══ Data for analysis ══
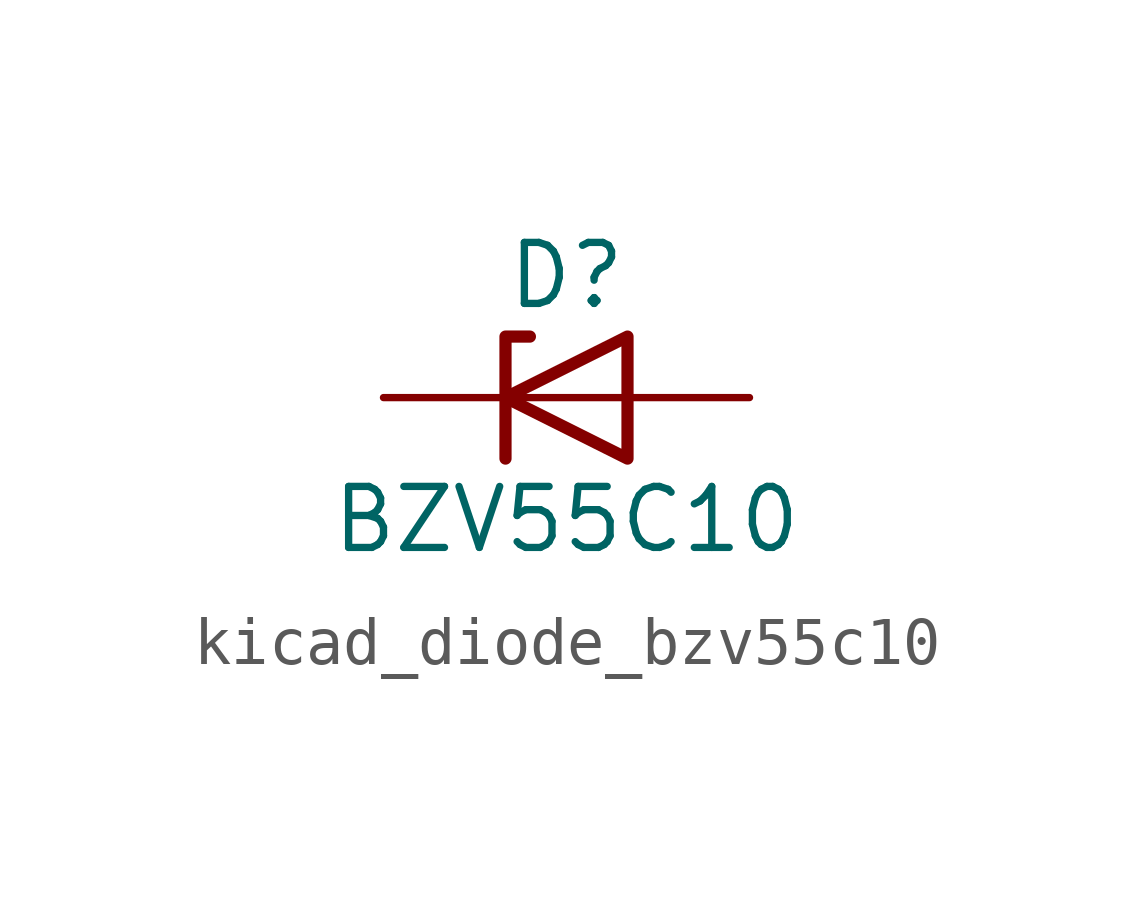
<source format=kicad_sym>
(kicad_symbol_lib
  (version 20220914)
  (generator kicad_symbol_editor)
  (symbol "kicad_diode_bzv55c10"
    (pin_numbers hide)
    (pin_names hide)
    (property "Reference" "D"
      (at 0 2.54 0)
      (effects (font (size 1.27 1.27))))
    (property "Value" "BZV55C10"
      (at 0 -2.54 0)
      (effects (font (size 1.27 1.27))))
    (symbol "kicad_diode_bzv55c10_0_1"
      (polyline (pts (xy 1.27 0) (xy -1.27 0)) (stroke (width 0) (type default)) (fill (type none)))
      (polyline (pts (xy -1.27 -1.27) (xy -1.27 1.27) (xy -0.762 1.27)) (stroke (width 0.254) (type default)) (fill (type none)))
      (polyline (pts (xy 1.27 -1.27) (xy 1.27 1.27) (xy -1.27 0) (xy 1.27 -1.27)) (stroke (width 0.254) (type default)) (fill (type none))))
    (symbol "kicad_diode_bzv55c10_1_1"
      (pin passive line (at -3.81 0 0) (length 2.54) (name "K" (effects (font (size 1.27 1.27)))) (number "1" (effects (font (size 1.27 1.27)))))
      (pin passive line (at 3.81 0 180) (length 2.54) (name "A" (effects (font (size 1.27 1.27)))) (number "2" (effects (font (size 1.27 1.27))))))))
</source>
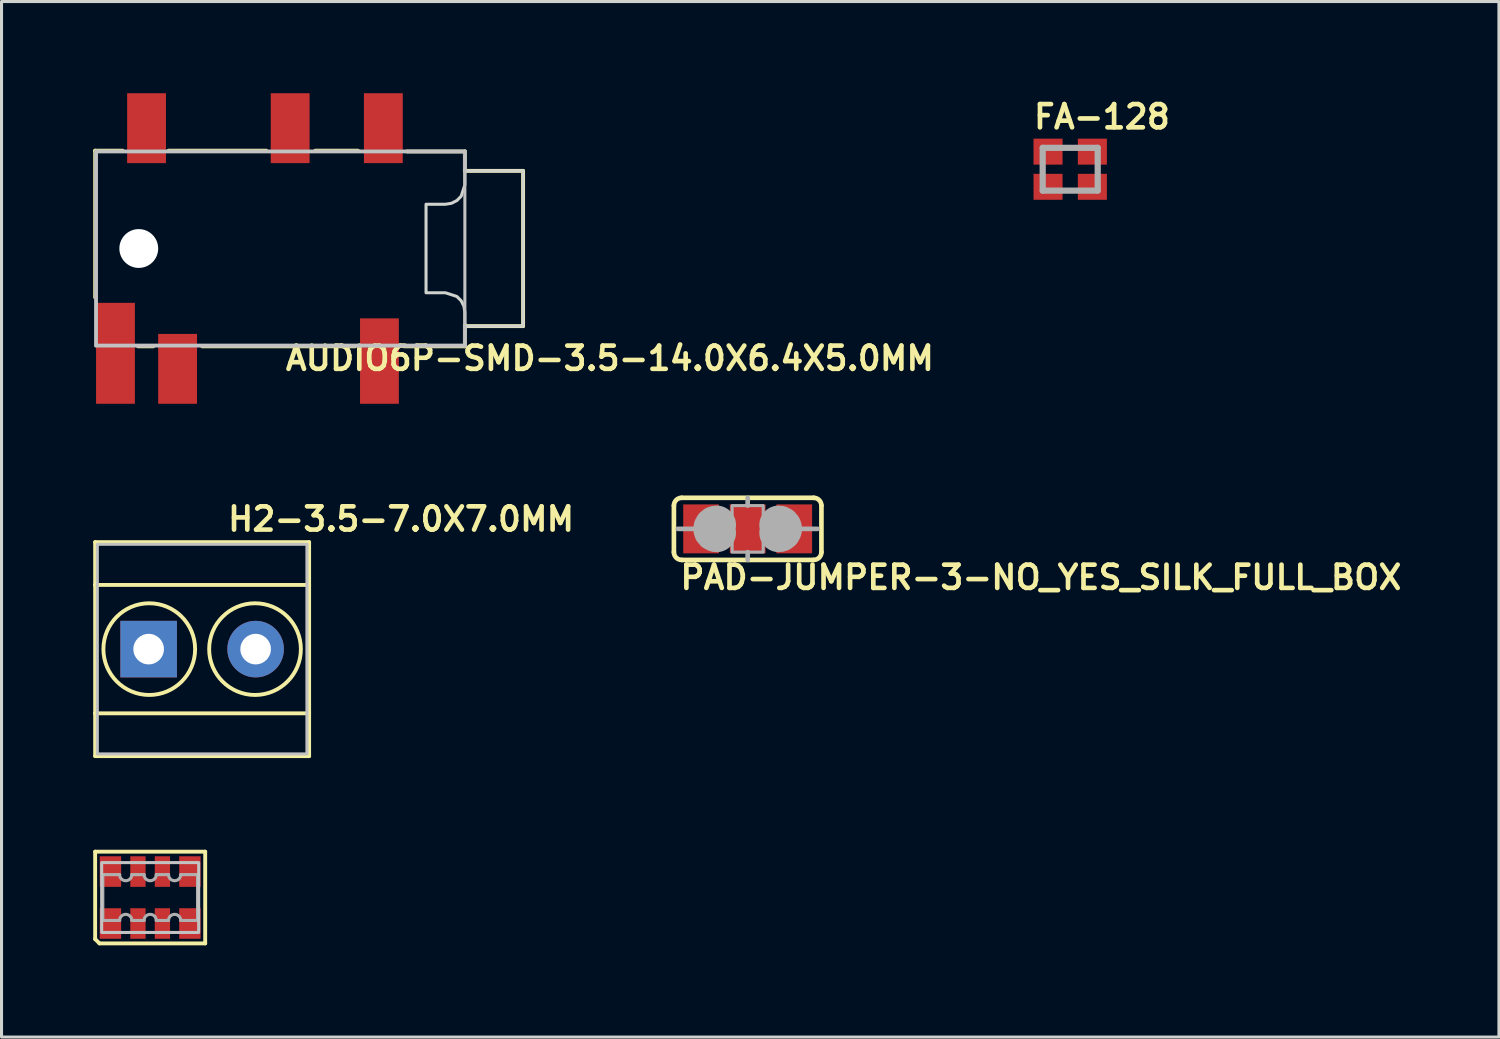
<source format=kicad_pcb>
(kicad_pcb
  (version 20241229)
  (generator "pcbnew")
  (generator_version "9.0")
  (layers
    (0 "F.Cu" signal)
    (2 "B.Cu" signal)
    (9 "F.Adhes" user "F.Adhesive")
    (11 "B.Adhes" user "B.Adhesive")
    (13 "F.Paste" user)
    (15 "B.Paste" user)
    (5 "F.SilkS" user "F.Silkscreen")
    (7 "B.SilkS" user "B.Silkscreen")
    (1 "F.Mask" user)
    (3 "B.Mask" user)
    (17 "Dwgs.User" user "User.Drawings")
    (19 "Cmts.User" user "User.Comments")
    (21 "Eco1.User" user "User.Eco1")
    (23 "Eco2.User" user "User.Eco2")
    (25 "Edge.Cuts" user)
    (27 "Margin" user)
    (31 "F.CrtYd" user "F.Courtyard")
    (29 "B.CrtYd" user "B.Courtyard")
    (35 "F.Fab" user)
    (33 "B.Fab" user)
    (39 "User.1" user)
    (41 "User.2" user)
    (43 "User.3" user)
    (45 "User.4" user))
  (footprint "H2-3.5-7.0X7.0MM"
    (layer "F.Cu")
    (at 3.563 18.186)
    (property "Reference" "H2-3.5-7.0X7.0MM" (at 0.762 -3.81 0) (layer "F.SilkS") (effects (font (size 0.76 0.76) (thickness 0.152)) (justify left bottom)))
    (attr through_hole)
    (fp_line (start -3.5 -3.5) (end 3.5 -3.5) (stroke (width 0.127) (type solid)) (layer "F.SilkS"))
    (fp_line (start -3.5 -2.1) (end -3.5 -3.5) (stroke (width 0.127) (type solid)) (layer "F.SilkS"))
    (fp_line (start -3.5 -2.1) (end 3.5 -2.1) (stroke (width 0.127) (type solid)) (layer "F.SilkS"))
    (fp_line (start -3.5 2.1) (end -3.5 -2.1) (stroke (width 0.127) (type solid)) (layer "F.SilkS"))
    (fp_line (start -3.5 2.1) (end 3.5 2.1) (stroke (width 0.127) (type solid)) (layer "F.SilkS"))
    (fp_line (start -3.5 3.5) (end -3.5 2.1) (stroke (width 0.127) (type solid)) (layer "F.SilkS"))
    (fp_line (start 3.5 -3.5) (end 3.5 -2.1) (stroke (width 0.127) (type solid)) (layer "F.SilkS"))
    (fp_line (start 3.5 -2.1) (end 3.5 2.1) (stroke (width 0.127) (type solid)) (layer "F.SilkS"))
    (fp_line (start 3.5 2.1) (end 3.5 3.5) (stroke (width 0.127) (type solid)) (layer "F.SilkS"))
    (fp_line (start 3.5 3.5) (end -3.5 3.5) (stroke (width 0.127) (type solid)) (layer "F.SilkS"))
    (fp_circle (center -1.73 0) (end -0.23 0) (stroke (width 0.127) (type solid)) (fill no) (layer "F.SilkS"))
    (fp_circle (center 1.73 0) (end 3.23 0) (stroke (width 0.127) (type solid)) (fill no) (layer "F.SilkS"))
    (fp_poly (pts (xy -3.429 3.429) (xy 3.429 3.429) (xy 3.429 -3.429) (xy -3.429 -3.429)) (stroke (width 0.1) (type solid)) (fill no) (layer "Dwgs.User"))
    (pad "1" thru_hole rect (at -1.75 0) (size 1.85 1.85) (drill 1) (layers "*.Cu" "*.Mask"))
    (pad "2" thru_hole circle (at 1.75 0) (size 1.85 1.85) (drill 1) (layers "*.Cu" "*.Mask")))
  (footprint "PAD-JUMPER-3-NO_YES_SILK_FULL_BOX"
    (layer "F.Cu")
    (at 21.41 14.252)
    (property "Reference" "PAD-JUMPER-3-NO_YES_SILK_FULL_BOX" (at -2.286 2.032 0) (layer "F.SilkS") (effects (font (size 0.76 0.76) (thickness 0.152)) (justify left bottom)))
    (attr through_hole)
    (fp_line (start -2.413 0.762) (end -2.413 -0.762) (stroke (width 0.152) (type solid)) (layer "F.SilkS"))
    (fp_line (start -2.159 -1.016) (end 2.159 -1.016) (stroke (width 0.152) (type solid)) (layer "F.SilkS"))
    (fp_line (start 2.159 1.016) (end -2.159 1.016) (stroke (width 0.152) (type solid)) (layer "F.SilkS"))
    (fp_line (start 2.413 0.762) (end 2.413 -0.762) (stroke (width 0.152) (type solid)) (layer "F.SilkS"))
    (fp_arc (start -2.413 -0.762) (mid -2.338605 -0.941605) (end -2.159 -1.016) (stroke (width 0.1524) (type solid)) (layer "F.SilkS"))
    (fp_arc (start -2.159 1.016) (mid -2.338605 0.941605) (end -2.413 0.762) (stroke (width 0.1524) (type solid)) (layer "F.SilkS"))
    (fp_arc (start 2.159 -1.016) (mid 2.338605 -0.941605) (end 2.413 -0.762) (stroke (width 0.1524) (type solid)) (layer "F.SilkS"))
    (fp_arc (start 2.413 0.762) (mid 2.338605 0.941605) (end 2.159 1.016) (stroke (width 0.1524) (type solid)) (layer "F.SilkS"))
    (fp_line (start -1.778 0) (end -2.286 0) (stroke (width 0.152) (type solid)) (layer "F.Fab"))
    (fp_line (start 0 -0.762) (end 0 -1.016) (stroke (width 0.152) (type solid)) (layer "F.Fab"))
    (fp_line (start 0 1.016) (end 0 0.762) (stroke (width 0.152) (type solid)) (layer "F.Fab"))
    (fp_line (start 1.778 0) (end 2.286 0) (stroke (width 0.152) (type solid)) (layer "F.Fab"))
    (fp_arc (start -1.016 0.127) (mid -1.143 0) (end -1.016 -0.127) (stroke (width 1.27) (type solid)) (layer "F.Fab"))
    (fp_arc (start 1.016 -0.127) (mid 1.143 0) (end 1.016 0.127) (stroke (width 1.27) (type solid)) (layer "F.Fab"))
    (fp_poly (pts (xy -0.508 0.762) (xy 0.508 0.762) (xy 0.508 -0.762) (xy -0.508 -0.762)) (stroke (width 0.1) (type solid)) (fill no) (layer "F.Fab"))
    (pad "1" smd rect (at -1.524 0) (size 1.168 1.6) (layers "F.Cu" "F.Mask" "F.Paste"))
    (pad "2" smd rect (at 0 0) (size 1.168 1.6) (layers "F.Cu" "F.Mask" "F.Paste"))
    (pad "3" smd rect (at 1.524 0) (size 1.168 1.6) (layers "F.Cu" "F.Mask" "F.Paste")))
  (footprint "AUDIO6P-SMD-3.5-14.0X6.4X5.0MM"
    (layer "F.Cu")
    (at 14.063 5.08)
    (property "Reference" "AUDIO6P-SMD-3.5-14.0X6.4X5.0MM" (at -7.847 4.037 180) (layer "F.SilkS") (effects (font (size 0.76 0.76) (thickness 0.152)) (justify left bottom)))
    (attr through_hole)
    (fp_line (start -14 -3.2) (end -14 1.6) (stroke (width 0.127) (type solid)) (layer "F.SilkS"))
    (fp_line (start -13.1 -3.2) (end -14 -3.2) (stroke (width 0.127) (type solid)) (layer "F.SilkS"))
    (fp_line (start -12.6 3.2) (end -12.1 3.2) (stroke (width 0.127) (type solid)) (layer "F.SilkS"))
    (fp_line (start -10.5 3.2) (end -5.5 3.2) (stroke (width 0.127) (type solid)) (layer "F.SilkS"))
    (fp_line (start -8.4 -3.2) (end -11.6 -3.2) (stroke (width 0.127) (type solid)) (layer "F.SilkS"))
    (fp_line (start -5.4 -3.2) (end -6.8 -3.2) (stroke (width 0.127) (type solid)) (layer "F.SilkS"))
    (fp_line (start -3.9 3.2) (end -1.9 3.2) (stroke (width 0.127) (type solid)) (layer "F.SilkS"))
    (fp_line (start -1.905 2.54) (end 0 2.54) (stroke (width 0.127) (type solid)) (layer "F.SilkS"))
    (fp_line (start -1.9 -3.175) (end -3.8 -3.175) (stroke (width 0.127) (type solid)) (layer "F.SilkS"))
    (fp_line (start -1.9 -2.6) (end -1.9 -3.175) (stroke (width 0.127) (type solid)) (layer "F.SilkS"))
    (fp_line (start -1.9 3.2) (end -1.9 2.5) (stroke (width 0.127) (type solid)) (layer "F.SilkS"))
    (fp_line (start 0 -2.54) (end -1.905 -2.54) (stroke (width 0.127) (type solid)) (layer "F.SilkS"))
    (fp_line (start 0 2.54) (end 0 -2.54) (stroke (width 0.127) (type solid)) (layer "F.SilkS"))
    (fp_poly (pts (xy -13.97 3.175) (xy -1.905 3.175) (xy -1.905 -3.175) (xy -13.97 -3.175)) (stroke (width 0.1) (type solid)) (fill no) (layer "Dwgs.User"))
    (fp_poly (pts (xy -3.175 -1.448) (xy -2.54 -1.448) (xy -2.344 -1.479) (xy -2.167 -1.569) (xy -2.026 -1.71) (xy -1.905 -2.083) (xy -1.905 -2.54) (xy 0 -2.54) (xy 0 2.54) (xy -1.905 2.54) (xy -1.905 2.083) (xy -1.936 1.887) (xy -2.026 1.71) (xy -2.167 1.569) (xy -2.54 1.448) (xy -3.175 1.448)) (stroke (width 0.1) (type solid)) (fill no) (layer "Edge.Cuts"))
    (fp_line (start -13.97 -3.175) (end -13.97 3.175) (stroke (width 0.127) (type solid)) (layer "F.Fab"))
    (fp_line (start -13.97 3.175) (end -1.905 3.175) (stroke (width 0.127) (type solid)) (layer "F.Fab"))
    (fp_line (start -1.905 -3.175) (end -13.97 -3.175) (stroke (width 0.127) (type solid)) (layer "F.Fab"))
    (fp_line (start -1.905 -2.54) (end -1.905 -3.175) (stroke (width 0.127) (type solid)) (layer "F.Fab"))
    (fp_line (start -1.905 3.175) (end -1.905 2.54) (stroke (width 0.127) (type solid)) (layer "F.Fab"))
    (pad "" np_thru_hole circle (at -12.573 0) (size 1.27 1.27) (drill 1.27) (layers "*.Cu" "*.Mask"))
    (pad "COM1" smd rect (at -4.572 -3.937 90) (size 2.286 1.27) (layers "F.Cu" "F.Mask" "F.Paste"))
    (pad "COM2" smd rect (at -4.699 3.683 90) (size 2.794 1.27) (layers "F.Cu" "F.Mask" "F.Paste"))
    (pad "L" smd rect (at -11.303 3.937 90) (size 2.286 1.27) (layers "F.Cu" "F.Mask" "F.Paste"))
    (pad "LS" smd rect (at -13.335 3.429 90) (size 3.302 1.27) (layers "F.Cu" "F.Mask" "F.Paste"))
    (pad "R" smd rect (at -7.62 -3.937 90) (size 2.286 1.27) (layers "F.Cu" "F.Mask" "F.Paste"))
    (pad "RS" smd rect (at -12.319 -3.937 90) (size 2.286 1.27) (layers "F.Cu" "F.Mask" "F.Paste")))
  (footprint "RA1206-8"
    (layer "F.Cu")
    (at 1.863 26.313)
    (property "Reference" "RA1206-8" (at -1.27 0 0) (layer "F.Mask") (effects (font (size 0.434 0.434) (thickness 0.043)) (justify left bottom)))
    (attr through_hole)
    (fp_line (start -1.8 -1.5) (end 1.8 -1.5) (stroke (width 0.127) (type solid)) (layer "F.SilkS"))
    (fp_line (start -1.8 1.359) (end -1.8 -1.5) (stroke (width 0.127) (type solid)) (layer "F.SilkS"))
    (fp_line (start -1.659 1.5) (end -1.8 1.359) (stroke (width 0.127) (type solid)) (layer "F.SilkS"))
    (fp_line (start 1.8 -1.5) (end 1.8 1.5) (stroke (width 0.127) (type solid)) (layer "F.SilkS"))
    (fp_line (start 1.8 1.5) (end -1.659 1.5) (stroke (width 0.127) (type solid)) (layer "F.SilkS"))
    (fp_poly (pts (xy -1.587 1.143) (xy 1.587 1.143) (xy 1.587 -1.143) (xy -1.587 -1.143)) (stroke (width 0.1) (type solid)) (fill no) (layer "Dwgs.User"))
    (fp_line (start -1.55 -0.75) (end -1 -0.75) (stroke (width 0.102) (type solid)) (layer "F.Fab"))
    (fp_line (start -1.55 0.75) (end -1.55 -0.75) (stroke (width 0.102) (type solid)) (layer "F.Fab"))
    (fp_line (start -1 0.75) (end -1.55 0.75) (stroke (width 0.102) (type solid)) (layer "F.Fab"))
    (fp_line (start -0.6 -0.75) (end -0.2 -0.75) (stroke (width 0.102) (type solid)) (layer "F.Fab"))
    (fp_line (start -0.2 0.75) (end -0.6 0.75) (stroke (width 0.102) (type solid)) (layer "F.Fab"))
    (fp_line (start 0.2 -0.75) (end 0.6 -0.75) (stroke (width 0.102) (type solid)) (layer "F.Fab"))
    (fp_line (start 0.6 0.75) (end 0.2 0.75) (stroke (width 0.102) (type solid)) (layer "F.Fab"))
    (fp_line (start 1 -0.75) (end 1.55 -0.75) (stroke (width 0.102) (type solid)) (layer "F.Fab"))
    (fp_line (start 1.55 -0.75) (end 1.55 0.75) (stroke (width 0.102) (type solid)) (layer "F.Fab"))
    (fp_line (start 1.55 0.75) (end 1 0.75) (stroke (width 0.102) (type solid)) (layer "F.Fab"))
    (fp_arc (start -1 0.75) (mid -0.8 0.55) (end -0.6 0.75) (stroke (width 0.1016) (type solid)) (layer "F.Fab"))
    (fp_arc (start -0.6 -0.75) (mid -0.8 -0.55) (end -1 -0.75) (stroke (width 0.1016) (type solid)) (layer "F.Fab"))
    (fp_arc (start -0.2 0.75) (mid 0 0.55) (end 0.2 0.75) (stroke (width 0.1016) (type solid)) (layer "F.Fab"))
    (fp_arc (start 0.2 -0.75) (mid 0 -0.55) (end -0.2 -0.75) (stroke (width 0.1016) (type solid)) (layer "F.Fab"))
    (fp_arc (start 0.6 0.75) (mid 0.8 0.55) (end 1 0.75) (stroke (width 0.1016) (type solid)) (layer "F.Fab"))
    (fp_arc (start 1 -0.75) (mid 0.8 -0.55) (end 0.6 -0.75) (stroke (width 0.1016) (type solid)) (layer "F.Fab"))
    (pad "1" smd rect (at -1.3 0.85) (size 0.7 1) (layers "F.Cu" "F.Mask" "F.Paste"))
    (pad "2" smd rect (at -0.4 0.85) (size 0.5 1) (layers "F.Cu" "F.Mask" "F.Paste"))
    (pad "3" smd rect (at 0.4 0.85) (size 0.5 1) (layers "F.Cu" "F.Mask" "F.Paste"))
    (pad "4" smd rect (at 1.3 0.85) (size 0.7 1) (layers "F.Cu" "F.Mask" "F.Paste"))
    (pad "5" smd rect (at 1.3 -0.85) (size 0.7 1) (layers "F.Cu" "F.Mask" "F.Paste"))
    (pad "6" smd rect (at 0.4 -0.85) (size 0.5 1) (layers "F.Cu" "F.Mask" "F.Paste"))
    (pad "7" smd rect (at -0.4 -0.85) (size 0.5 1) (layers "F.Cu" "F.Mask" "F.Paste"))
    (pad "8" smd rect (at -1.3 -0.85) (size 0.7 1) (layers "F.Cu" "F.Mask" "F.Paste")))
  (footprint "FA-128"
    (layer "F.Cu")
    (at 31.962 2.486)
    (property "Reference" "FA-128" (at -1.27 -1.27 0) (layer "F.SilkS") (effects (font (size 0.76 0.76) (thickness 0.152)) (justify left bottom)))
    (attr through_hole)
    (fp_poly (pts (xy -1.25 -0.1) (xy -0.2 -0.1) (xy -0.2 -1.05) (xy -1.25 -1.05)) (stroke (width 0) (type solid)) (fill yes) (layer "F.Mask"))
    (fp_poly (pts (xy -1.25 1.05) (xy -0.2 1.05) (xy -0.2 0.1) (xy -1.25 0.1)) (stroke (width 0) (type solid)) (fill yes) (layer "F.Mask"))
    (fp_poly (pts (xy 0.2 -0.1) (xy 1.25 -0.1) (xy 1.25 -1.05) (xy 0.2 -1.05)) (stroke (width 0) (type solid)) (fill yes) (layer "F.Mask"))
    (fp_poly (pts (xy 0.225 1.025) (xy 0.225 0.45) (xy 0.55 0.125) (xy 1.225 0.125) (xy 1.225 1.025)) (stroke (width 0) (type solid)) (fill yes) (layer "F.Mask"))
    (fp_poly (pts (xy -1.15 -0.2) (xy -0.3 -0.2) (xy -0.3 -0.95) (xy -1.15 -0.95)) (stroke (width 0) (type solid)) (fill yes) (layer "F.Paste"))
    (fp_poly (pts (xy -1.15 0.95) (xy -0.3 0.95) (xy -0.3 0.2) (xy -1.15 0.2)) (stroke (width 0) (type solid)) (fill yes) (layer "F.Paste"))
    (fp_poly (pts (xy 0.3 -0.2) (xy 1.15 -0.2) (xy 1.15 -0.95) (xy 0.3 -0.95)) (stroke (width 0) (type solid)) (fill yes) (layer "F.Paste"))
    (fp_poly (pts (xy 0.325 0.475) (xy 0.575 0.225) (xy 1.125 0.225) (xy 1.125 0.925) (xy 0.325 0.925)) (stroke (width 0) (type solid)) (fill yes) (layer "F.Paste"))
    (fp_line (start -0.9 -0.7) (end 0.9 -0.7) (stroke (width 0.203) (type solid)) (layer "F.Fab"))
    (fp_line (start -0.9 0.7) (end -0.9 -0.7) (stroke (width 0.203) (type solid)) (layer "F.Fab"))
    (fp_line (start 0.9 -0.7) (end 0.9 0.7) (stroke (width 0.203) (type solid)) (layer "F.Fab"))
    (fp_line (start 0.9 0.7) (end -0.9 0.7) (stroke (width 0.203) (type solid)) (layer "F.Fab"))
    (pad "1" smd rect (at -0.725 0.575) (size 0.95 0.85) (layers "F.Cu" "F.Mask"))
    (pad "2" smd rect (at 0.725 0.575) (size 0.95 0.85) (layers "F.Cu" "F.Mask"))
    (pad "3" smd rect (at 0.725 -0.575 180) (size 0.95 0.85) (layers "F.Cu" "F.Mask"))
    (pad "4" smd rect (at -0.725 -0.575 180) (size 0.95 0.85) (layers "F.Cu" "F.Mask")))
  (gr_rect
    (start -3 -3)
    (end 45.988 30.877)
    (stroke (width 0.1) (type default))
    (fill no)
    (layer "Edge.Cuts")))
</source>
═══
> Try it:
Copy each line holding "justify" from the material above.

> Answer space:
    (property "Reference" "H2-3.5-7.0X7.0MM" (at 0.762 -3.81 0) (layer "F.SilkS") (effects (font (size 0.76 0.76) (thickness 0.152)) (justify left bottom)))
    (property "Reference" "PAD-JUMPER-3-NO_YES_SILK_FULL_BOX" (at -2.286 2.032 0) (layer "F.SilkS") (effects (font (size 0.76 0.76) (thickness 0.152)) (justify left bottom)))
    (property "Reference" "AUDIO6P-SMD-3.5-14.0X6.4X5.0MM" (at -7.847 4.037 180) (layer "F.SilkS") (effects (font (size 0.76 0.76) (thickness 0.152)) (justify left bottom)))
    (property "Reference" "RA1206-8" (at -1.27 0 0) (layer "F.Mask") (effects (font (size 0.434 0.434) (thickness 0.043)) (justify left bottom)))
    (property "Reference" "FA-128" (at -1.27 -1.27 0) (layer "F.SilkS") (effects (font (size 0.76 0.76) (thickness 0.152)) (justify left bottom)))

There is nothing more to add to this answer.